I remember the world ending.

It wasn’t so bad.  Really, it wasn’t.  For years I’d sat in the greenhouse, reading grey clouds like skimming the obituaries.  I’d always figured it was Münchausen syndrome or a terminal illness.  I asked my friend her opinion, unsurprised when she caustically reminded me that existence itself is a terminal illness.

They say that the universe will end in fire or ice; exponential expansion until stellar extinction and incomprehensible nothingness, or a growth function shrinkage, a metric expansion of space reversed, and a crunch so big it can only be called the Big Crunch.  But that’s the universe, whose lifespan dwarfs our world’s by billions of years.

So I can’t say that I was surprised when the universe did nothing to stop it.  Consider a farmer shrugging off the death of a barn cat; their lives are short, and a farmer will see a multitude of them die before he himself does.  So too the universe with earth;  it had always figured it would live longer than a blue-green speck well outside its attention’s periphery.  A farmer grabbing a half-decayed corpse, partly eaten with blood-matted fur, tossing it into the untrodden woods of existence’s posterity.

As we know it, at least. 

I fled the glaciers creeping southwards, the meteors plummeting, earthbound, the volcanoes belching smoke skywards, beat up hatchback packed to the brim.  My friend came with me.  When she broke the installed stereo, she joked, "I think I just totaled your car."  When she drove, I read her the final lines of The Great Gatsby incessantly, until she began muttering them helplessly.  "Borne back ceaselessly into the past."  But this was new, bright like a box of shotgun shells.

She confessed that she cried at night, digging her fingernails into her wrists until the veins collapsed and the feeling was enough.  Enough for what, I’d wonder, and she’d tell me, enough to be enough.  I claimed that I hadn’t cried since Mufasa died in The Lion King, hiding my face behind my hands from my parents because I was a man.  I was a man, I was so sure at nine, and right then in the car, at twenty, I just didn’t believe it anymore.

We drove all day, stealing gas when needed.  We slept beneath a copse of tupelo trees the first night, and the sky broke open.  We had sex without sexual attraction, the rivulets of rain dripping down, covering our faces, and I couldn’t tell if she was crying and she couldn’t tell if I was crying.  When the lightning crashed through the canopy, I could see.  The red of her nipples, her soaked hair, the mud on her arms, the expanse of her shut eyelids, picturing something else, somewhere else, someone else.  I was someone, a stock character, an anatomically correct automaton to be painted over by her imagination.  I looked away, and beneath another tree a dead cat, half-decayed, fur matted with blood, stared through me with empty eye sockets.   It was too human, way too understandable, and my stomach churned and my eyes watered and her legs and arms went numb and…

But that was years ago.  Ages ago, hidden in places we dare not go.  Old now, she stares out through the glass ceiling of the greenhouse, reading grey clouds like skimming the obituaries.  Oh, this is quite enough, she says.  I forgive you.  Do you forgive me? she asks.

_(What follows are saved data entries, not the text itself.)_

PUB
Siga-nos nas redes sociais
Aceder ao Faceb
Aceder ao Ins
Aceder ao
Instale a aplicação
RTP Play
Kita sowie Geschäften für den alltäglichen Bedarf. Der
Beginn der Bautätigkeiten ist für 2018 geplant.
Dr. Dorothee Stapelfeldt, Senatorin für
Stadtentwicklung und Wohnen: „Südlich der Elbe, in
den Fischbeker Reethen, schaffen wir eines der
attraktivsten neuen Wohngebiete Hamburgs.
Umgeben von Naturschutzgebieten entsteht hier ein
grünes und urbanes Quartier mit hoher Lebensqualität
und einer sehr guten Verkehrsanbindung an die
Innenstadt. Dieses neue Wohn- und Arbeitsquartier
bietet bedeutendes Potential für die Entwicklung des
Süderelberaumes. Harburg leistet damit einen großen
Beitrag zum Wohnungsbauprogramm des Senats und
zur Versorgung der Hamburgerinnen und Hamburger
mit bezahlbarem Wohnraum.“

I do, I said.  We were not precisely new, then, but younger and cleaner and comfortable again.

And now–well, now the cat is reanimated, and one of many worlds lives again.

Log in to write a note
August 26, 2009

Interesting and visually tasty as always. Thank you.

August 27, 2009

word candy. sparkly in a very gray way. and i like it.

Every time I read a piece that you’ve written I get drawn into this world you’ve created; so enchanting and captivating I tend to get lost in thought, and forget to say anything meaningful…I wish we had less Stephenie Meyer’s around and more people with talent like yours. Well done.